Wednesday 3 November 2010

UN Biodiversity conference

I was going to write a fairly extended review and analysis of the UN Convention on Biodiversity in Nagoya, Japan. This was a very important conference dealing with the issue of global and widespread biodiversity loss. The evidence for this is overwhelming; we are witness to a fourth mass extinction event similar in scale to the one that wiped out the dinosaurs. The rate of species loss is vastly higher than the background rate across geological history. Fortunately this has not been going on long (again on a geological time period) so for the time being the tree of life is just getting a very vigorous pruning, but if this continues the branches are next. I read the front page article by the Independent on the conference and was initially swept up with all the enthusiasm. They hailed it as a landmark move. Yet when I probed a little deeper I was left disappointed. Now as I said I was going to write a fairly extended rant about the heavy emphasis on economic value, the poor number of leaders that showed up and the lack of any binding agreement signed. As it turns out the Guardian got George Monbiot on the case and he has beaten me to the punch. Read and enjoy/despair in equal measure.

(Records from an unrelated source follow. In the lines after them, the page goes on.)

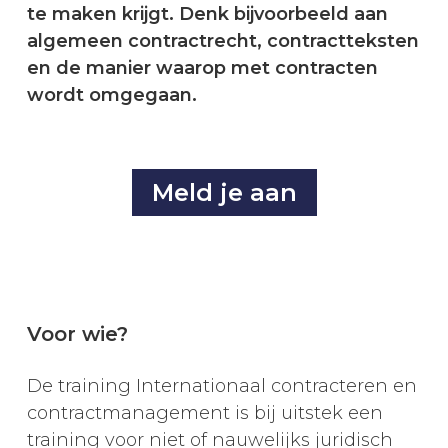
te maken krijgt. Denk bijvoorbeeld aan
algemeen contractrecht, contractteksten
en de manier waarop met contracten
wordt omgegaan.
Meld je aan
Voor wie?
De training Internationaal contracteren en
contractmanagement is bij uitstek een
training voor niet of nauwelijks juridisch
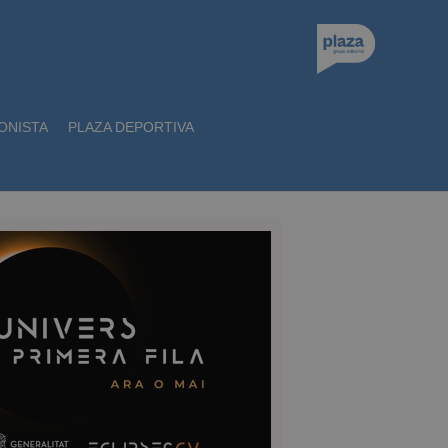
ONISTA
PLAZA DEPORTIVA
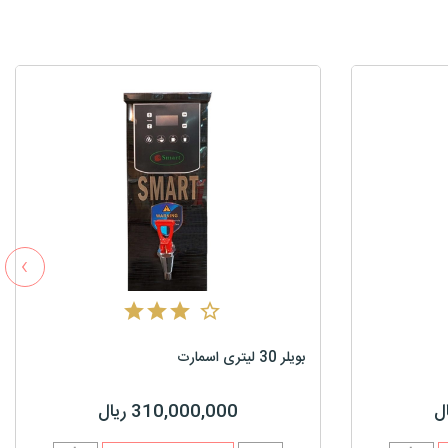
›
بویلر 30 لیتری اسمارت
310,000,000 ریال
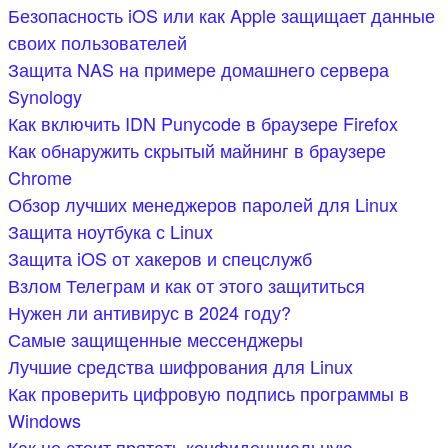
Безопасность iOS или как Apple защищает данные
своих пользователей
Защита NAS на примере домашнего сервера
Synology
Как включить IDN Punycode в браузере Firefox
Как обнаружить скрытый майнинг в браузере
Chrome
Обзор лучших менеджеров паролей для Linux
Защита ноутбука с Linux
Защита iOS от хакеров и спецслужб
Взлом Телеграм и как от этого защититься
Нужен ли антивирус в 2024 году?
Самые защищенные мессенджеры
Лучшие средства шифрования для Linux
Как проверить цифровую подпись программы в
Windows
Как не стоит прятать конфиденциальную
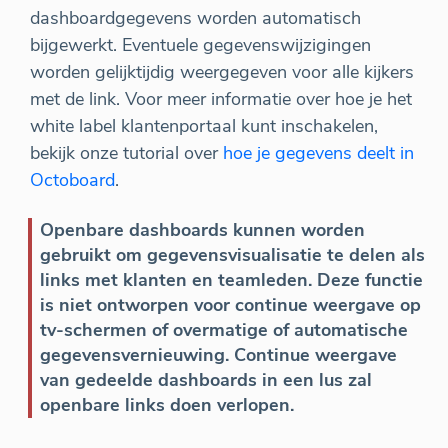
dashboardgegevens worden automatisch
bijgewerkt. Eventuele gegevenswijzigingen
worden gelijktijdig weergegeven voor alle kijkers
met de link. Voor meer informatie over hoe je het
white label klantenportaal kunt inschakelen,
bekijk onze tutorial over
hoe je gegevens deelt in
Octoboard
.
Openbare dashboards kunnen worden
gebruikt om gegevensvisualisatie te delen als
links met klanten en teamleden. Deze functie
is niet ontworpen voor continue weergave op
tv-schermen of overmatige of automatische
gegevensvernieuwing. Continue weergave
van gedeelde dashboards in een lus zal
openbare links doen verlopen.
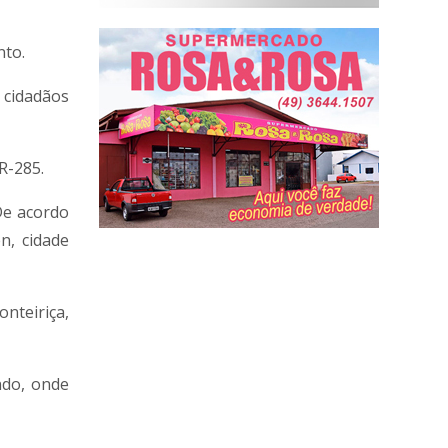
nto.
 cidadãos
R-285.
De acordo
n, cidade
nteiriça,
ndo, onde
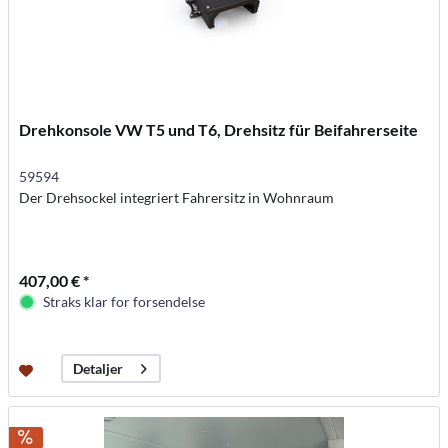
Drehkonsole VW T5 und T6, Drehsitz für Beifahrerseite
59594
Der Drehsockel integriert Fahrersitz in Wohnraum
407,00 € *
Straks klar for forsendelse
Detaljer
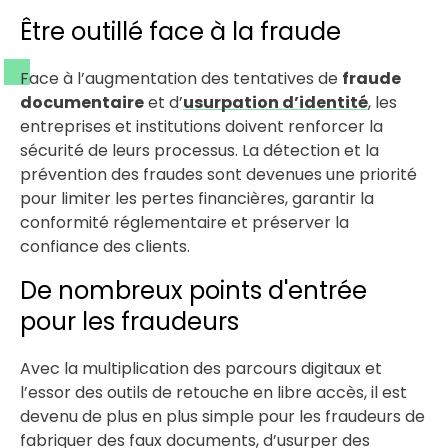
Être outillé face à la fraude
Face à l’augmentation des tentatives de
fraude
documentaire
et d’
usurpation d’identité
, les
entreprises et institutions doivent renforcer la
sécurité de leurs processus. La détection et la
prévention des fraudes sont devenues une priorité
pour limiter les pertes financières, garantir la
conformité réglementaire et préserver la
confiance des clients.
De nombreux points d'entrée
pour les fraudeurs
Avec la multiplication des parcours digitaux et
l’essor des outils de retouche en libre accès, il est
devenu de plus en plus simple pour les fraudeurs de
fabriquer des faux documents, d’usurper des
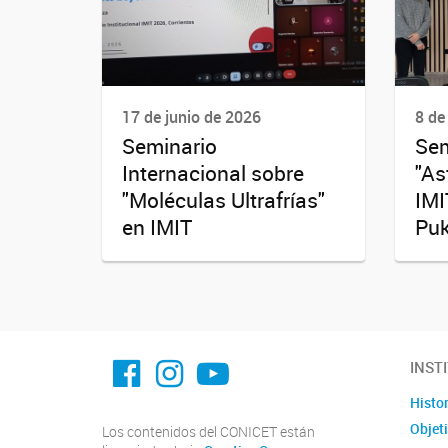
17 de junio de 2026
8 de
Seminario
Sem
Internacional sobre
"As
"Moléculas Ultrafrías"
IMI
en IMIT
Puk
facebook imit.conicet
imit.conicet
Youtube
INST
Histor
Objet
Los contenidos del CONICET están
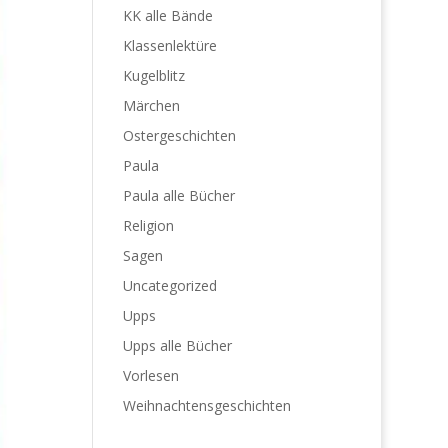
KK alle Bände
Klassenlektüre
Kugelblitz
Märchen
Ostergeschichten
Paula
Paula alle Bücher
Religion
Sagen
Uncategorized
Upps
Upps alle Bücher
Vorlesen
Weihnachtensgeschichten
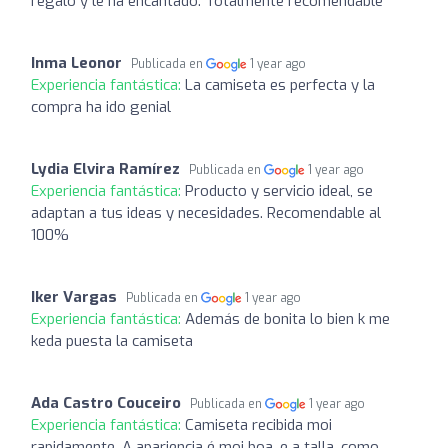
regalo y le ha encantado. Totalmente recomendable
Inma Leonor
Publicada en
1 year ago
Experiencia fantástica:
La camiseta es perfecta y la
compra ha ido genial
Lydia Elvira Ramírez
Publicada en
1 year ago
Experiencia fantástica:
Producto y servicio ideal, se
adaptan a tus ideas y necesidades. Recomendable al
100%
Iker Vargas
Publicada en
1 year ago
Experiencia fantástica:
Además de bonita lo bien k me
keda puesta la camiseta
Ada Castro Couceiro
Publicada en
1 year ago
Experiencia fantástica:
Camiseta recibida moi
rapidamente. A apariencia é moi boa, e a talla, como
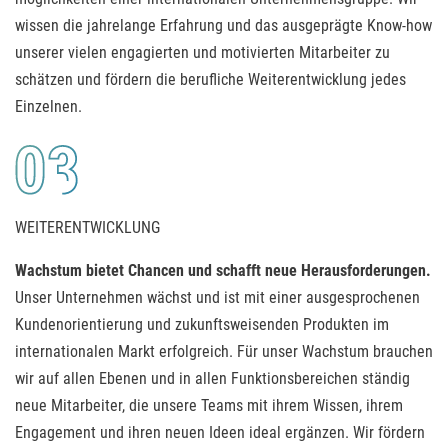
wissen die jahrelange Erfahrung und das ausgeprägte Know-how
unserer vielen engagierten und motivierten Mitarbeiter zu
schätzen und fördern die berufliche Weiter­ent­wick­lung jedes
Einzelnen.
WEITERENTWICKLUNG
Wachstum bietet Chancen und schafft neue Herausforderungen.
Unser Unternehmen wächst und ist mit einer aus­ge­sprochenen
Kundenorientierung und zukunfts­weisenden Produkten im
internationalen Markt erfolgreich. Für unser Wachstum brauchen
wir auf allen Ebenen und in allen Funktionsbereichen ständig
neue Mitarbeiter, die unsere Teams mit ihrem Wissen, ihrem
Engagement und ihren neuen Ideen ideal ergänzen. Wir fördern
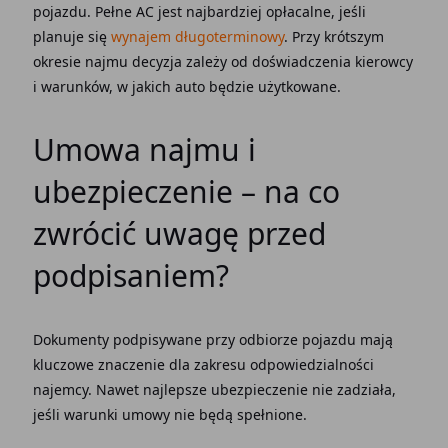
pojazdu. Pełne AC jest najbardziej opłacalne, jeśli
planuje się
wynajem długoterminowy
. Przy krótszym
okresie najmu decyzja zależy od doświadczenia kierowcy
i warunków, w jakich auto będzie użytkowane.
Umowa najmu i
ubezpieczenie – na co
zwrócić uwagę przed
podpisaniem?
Dokumenty podpisywane przy odbiorze pojazdu mają
kluczowe znaczenie dla zakresu odpowiedzialności
najemcy. Nawet najlepsze ubezpieczenie nie zadziała,
jeśli warunki umowy nie będą spełnione.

http://www.guardian.co.uk/commentisfree/cif-green/2010/nov/01/deal-to-save-the-natural-world-never-happened

I think he gets a bit over the top in places but the core message is exactly what I wanted to say. My favourite line is the following:

‘This approach reduces the biosphere to a subsidiary of the economy. In reality it's the other way round. The economy, like all other human affairs, hangs from the world's living systems’

I think this describes a great deal with what is wrong with this method of valuation. It strikes me that every time these evaluations are done the value placed on ecosystem services is phenomenal, billions or trillions of dollars, yet people do not really value them so. If they were worth billions in a classical sense large corporations and states would be desperate to maintain these services. Using currency to assess value of living things has been shown to give weird results. Take for example a paper by Clark (1973) that asked the question if it was economically sound to stop whaling to allow a stock to recover. This seems reasonable, save today and invest in tomorrow, more whales in the future means more profit. Alas his method showed the most economically rational decision was to harvest every single blue whale on the planet as fast as possible, then control the supply of whale based products carefully for maximum return and put the money in the bank (and live happily ever after...). Clark’s models have stood up to strong criticism and he was right to show the world its economic madness. Animals and plants have inherent value that does not depend on us, turning everything into money is part of a mindset that views the whole world as one giant resource pot to be used, abused, sold and traded entirely for our own human benefit. I want to live in a world where we desire to safeguard the planet because is the right thing to do, not because it happens to be the most profitable.